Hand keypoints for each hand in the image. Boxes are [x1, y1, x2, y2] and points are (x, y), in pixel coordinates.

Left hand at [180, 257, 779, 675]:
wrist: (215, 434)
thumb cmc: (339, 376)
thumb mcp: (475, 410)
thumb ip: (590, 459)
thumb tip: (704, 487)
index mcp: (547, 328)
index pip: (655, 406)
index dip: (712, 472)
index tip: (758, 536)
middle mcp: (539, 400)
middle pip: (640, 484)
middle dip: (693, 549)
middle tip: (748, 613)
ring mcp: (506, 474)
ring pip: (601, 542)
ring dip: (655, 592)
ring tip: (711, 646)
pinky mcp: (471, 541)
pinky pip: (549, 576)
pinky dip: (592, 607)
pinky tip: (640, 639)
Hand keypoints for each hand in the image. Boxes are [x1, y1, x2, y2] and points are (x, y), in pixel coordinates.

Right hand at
************
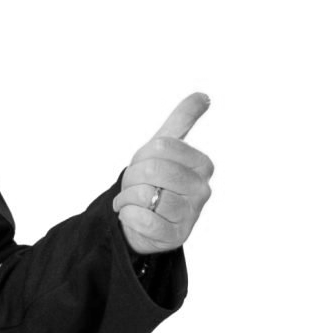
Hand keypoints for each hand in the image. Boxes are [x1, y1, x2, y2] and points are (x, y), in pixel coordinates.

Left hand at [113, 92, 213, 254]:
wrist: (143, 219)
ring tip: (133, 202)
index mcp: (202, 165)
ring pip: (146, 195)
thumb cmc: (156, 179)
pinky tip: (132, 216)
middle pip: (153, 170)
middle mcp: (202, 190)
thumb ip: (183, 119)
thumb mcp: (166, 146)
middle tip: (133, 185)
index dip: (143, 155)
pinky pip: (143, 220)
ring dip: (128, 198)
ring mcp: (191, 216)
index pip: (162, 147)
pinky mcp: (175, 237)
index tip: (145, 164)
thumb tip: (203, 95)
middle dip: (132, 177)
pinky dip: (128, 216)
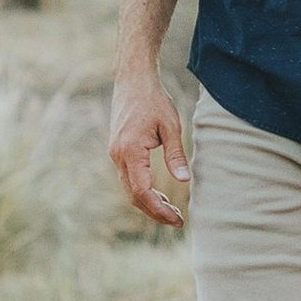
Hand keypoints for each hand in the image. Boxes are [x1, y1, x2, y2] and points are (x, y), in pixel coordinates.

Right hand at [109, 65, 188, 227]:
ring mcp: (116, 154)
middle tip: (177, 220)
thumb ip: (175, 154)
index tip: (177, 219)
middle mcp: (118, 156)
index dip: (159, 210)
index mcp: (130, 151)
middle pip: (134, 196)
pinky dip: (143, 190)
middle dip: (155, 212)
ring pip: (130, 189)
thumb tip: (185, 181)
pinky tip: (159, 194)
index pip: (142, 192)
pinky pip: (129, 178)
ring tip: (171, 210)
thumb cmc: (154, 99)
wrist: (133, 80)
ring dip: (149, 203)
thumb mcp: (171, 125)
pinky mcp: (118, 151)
************
§ About this task: Scanning the data above, copy out every line where "index" is found.

§ Written answer:
index mcp: (547, 328)
index pip: (655, 406)
index dip: (712, 472)
index tip: (758, 536)
index mcp: (202, 165)
index dip: (143, 155)
index pip: (162, 147)
index tip: (145, 164)
index tip: (177, 219)
index dip: (159, 210)
index mcp: (130, 151)
index pip: (142, 192)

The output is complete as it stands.